*Task goal*. In your copy, leave out the pictures and output only the lines from the one holding "(352, 300) = (285, 491): none -> tissue box" through the end of the data below, exactly.

*Given records*.

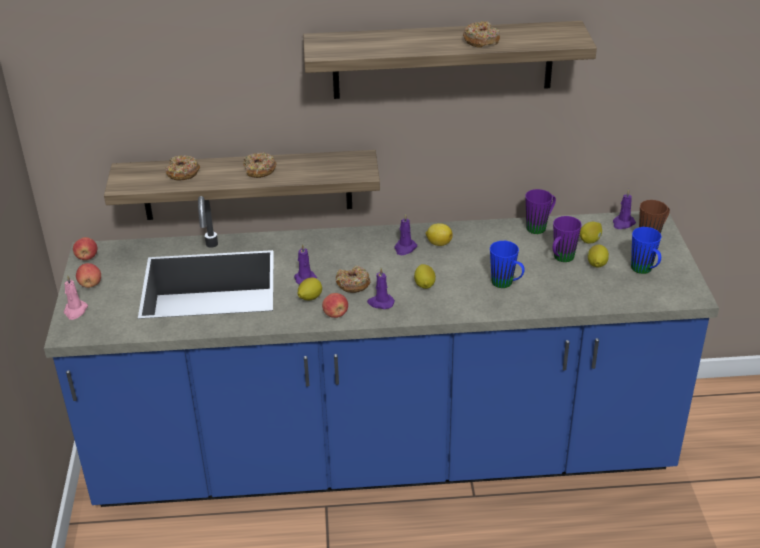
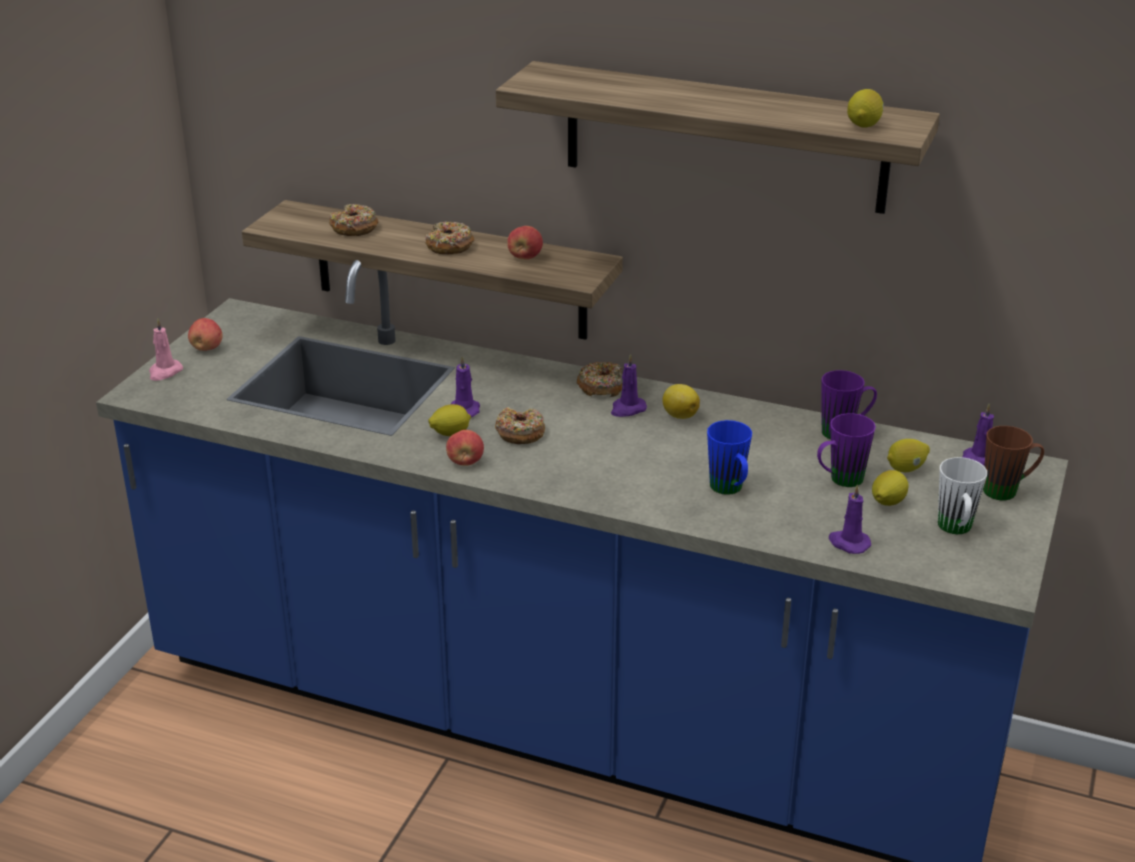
camera: 25 degrees right, 5 degrees down
(87, 257) = (229, 318): apple -> apple (525, 257)
(380, 303) = (535, 465): purple candle -> purple candle (848, 543)
(424, 284) = (614, 459): lemon -> lemon (864, 125)
(481, 40) = (758, 109): donut -> donut (601, 387)
(644, 271) = (956, 530): blue mug -> white mug

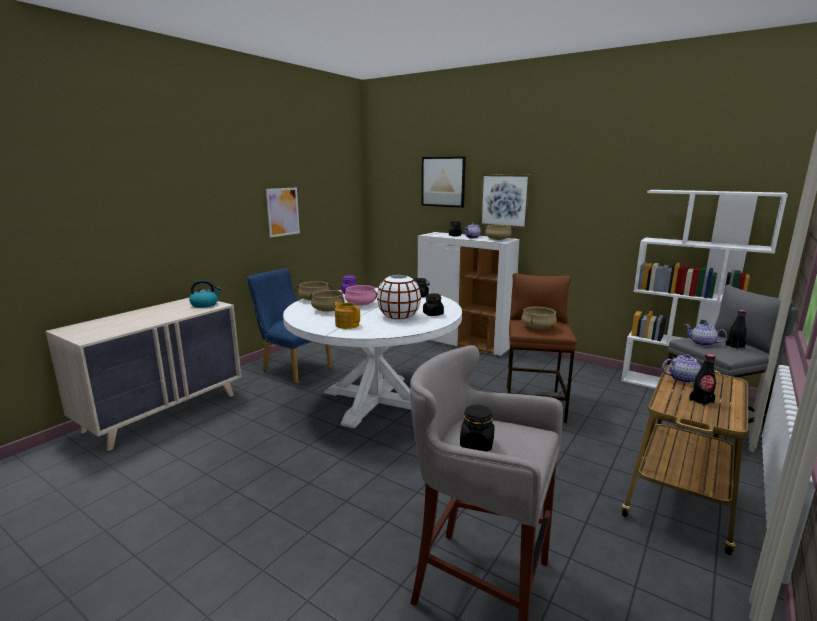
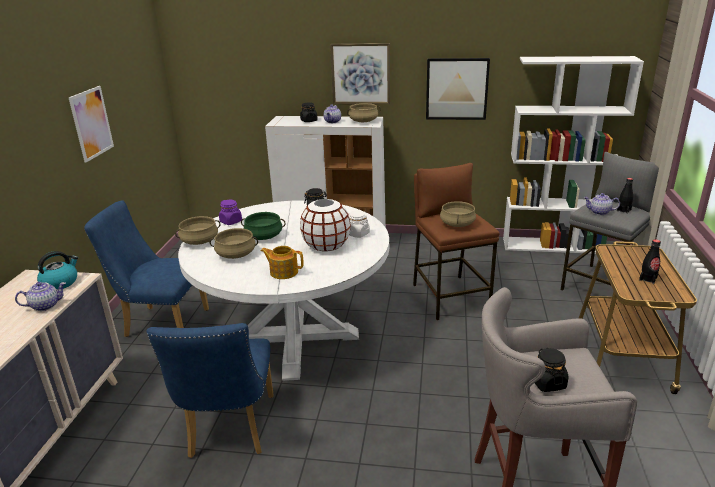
camera: 25 degrees left, 10 degrees up
(273, 446) = (229, 431): none -> blue chair
(361, 304) = (264, 236): pink cooking pot -> green cooking pot
(433, 314) = (357, 234): black jar -> white jar
(443, 182) = (279, 54): picture -> picture (457, 89)
(682, 379) = (619, 258): teapot -> teapot (45, 305)

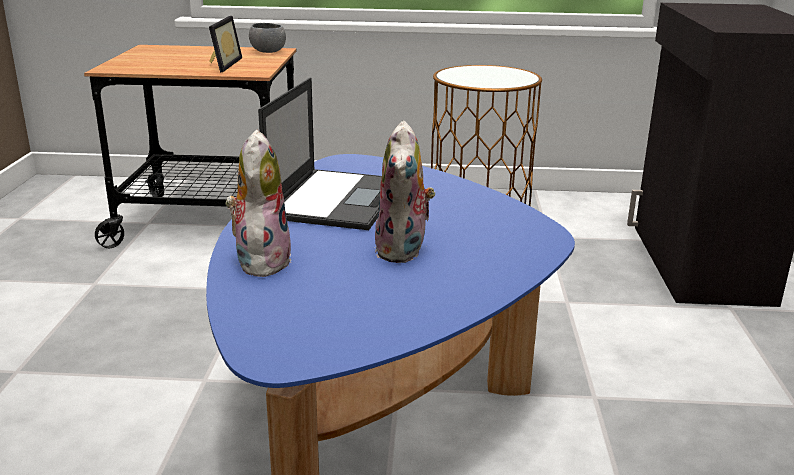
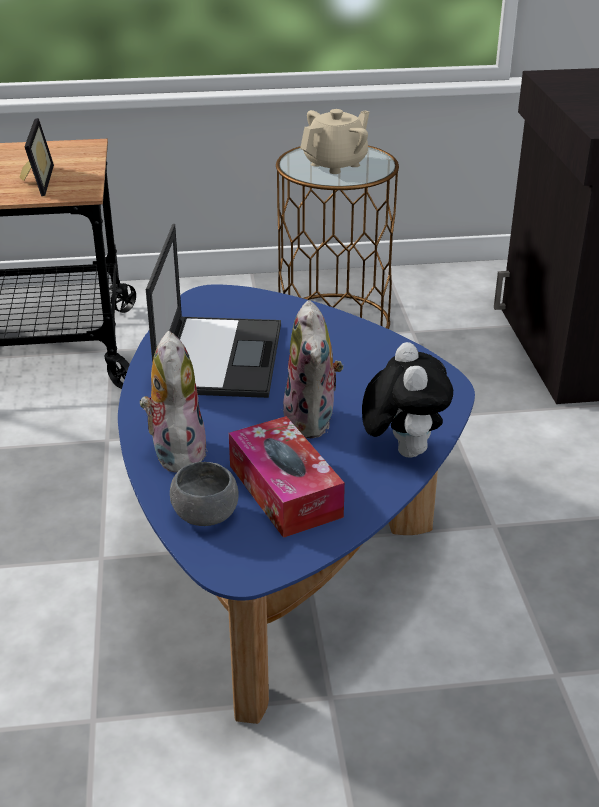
camera: 10 degrees left, 10 degrees up
(268, 52) = (77, 149): grey bowl -> grey bowl (205, 516)
(352, 300) = (285, 491): none -> tissue box
(485, 76) = (336, 164): none -> beige teapot
(485, 279) = (402, 449): none -> plush toy

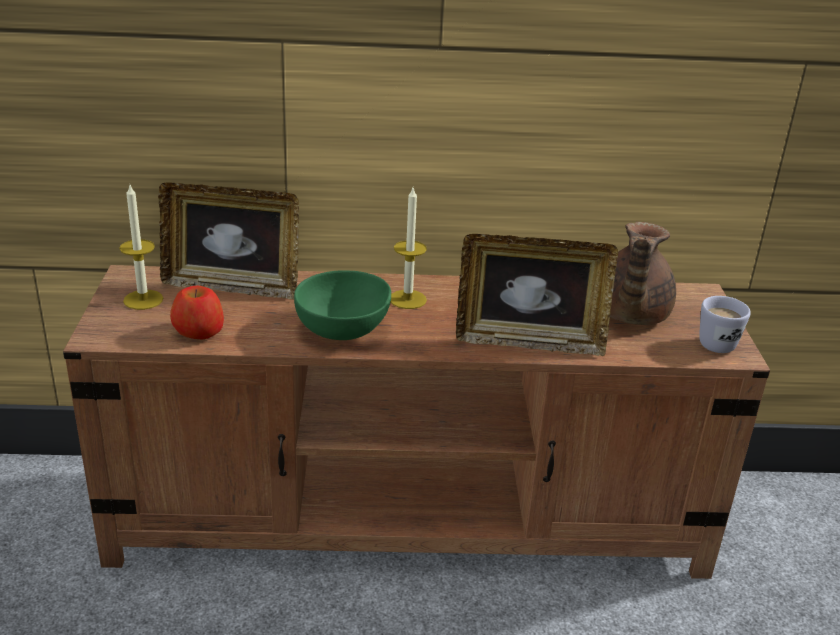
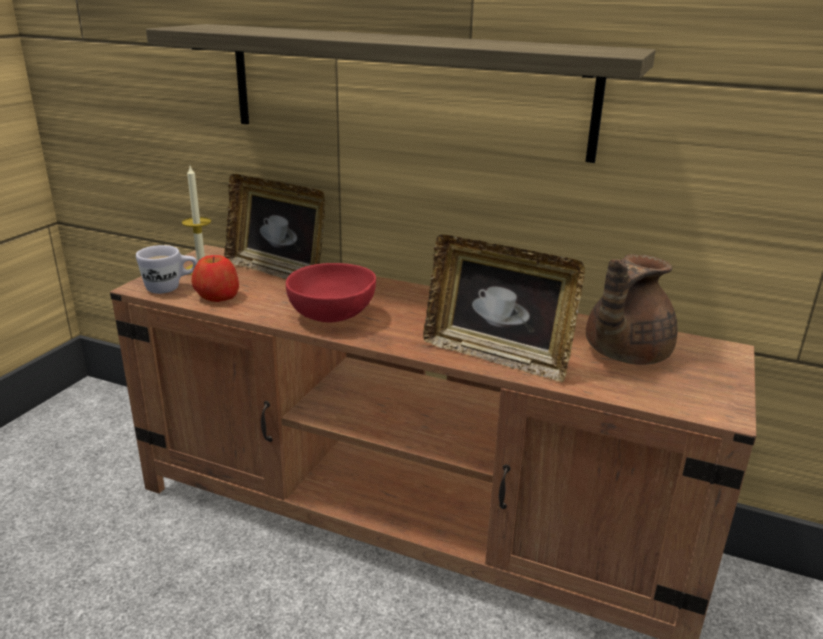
camera: 25 degrees right, 5 degrees down
(345, 331) = (333, 317): green bowl -> red bowl
(368, 74) = (403, 89): none -> shelf
(407, 299) = (412, 304): candle -> none
(721, 342) = (713, 397): white mug -> white mug (171, 288)

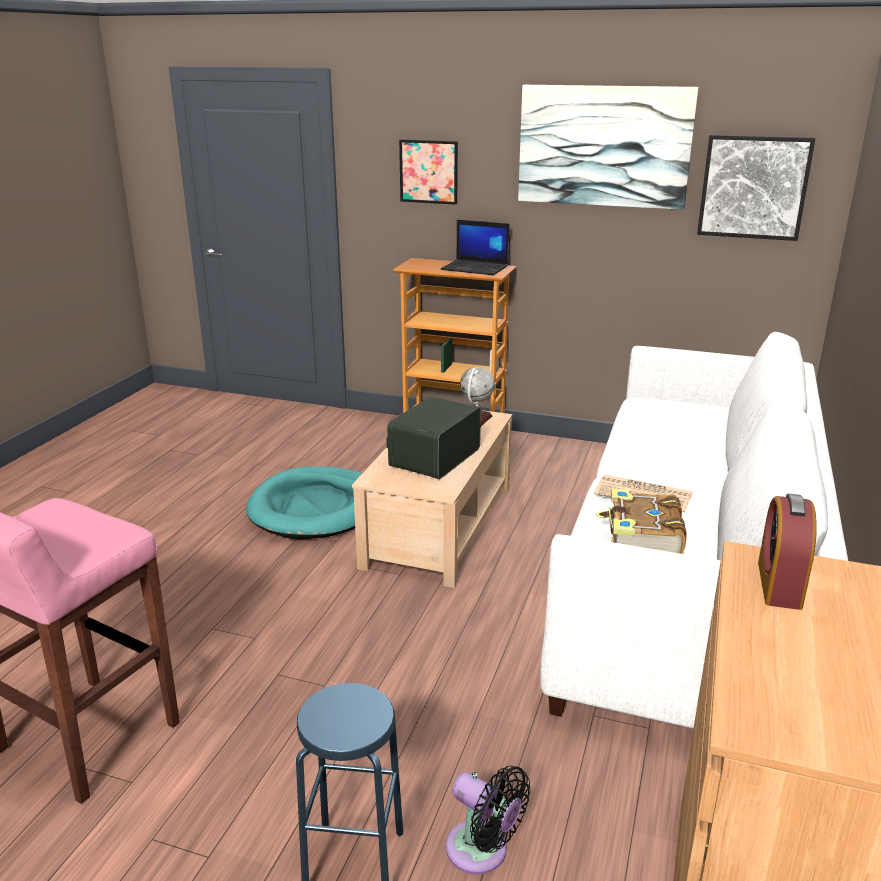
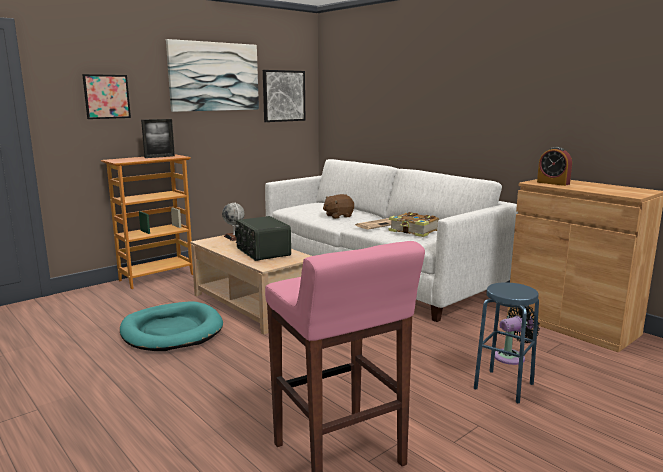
camera: 60 degrees left, 10 degrees down
(476, 268) = (159, 157): laptop -> picture frame
(661, 448) = (338, 216): none -> brown plush toy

*Answer box*.
(352, 300) = (285, 491): none -> tissue box
(485, 76) = (336, 164): none -> beige teapot
(485, 279) = (402, 449): none -> plush toy

camera: 25 degrees right, 5 degrees down
(345, 331) = (333, 317): green bowl -> red bowl
(368, 74) = (403, 89): none -> shelf
(407, 299) = (412, 304): candle -> none
(721, 342) = (713, 397): white mug -> white mug (171, 288)

camera: 60 degrees left, 10 degrees down
(476, 268) = (159, 157): laptop -> picture frame
(661, 448) = (338, 216): none -> brown plush toy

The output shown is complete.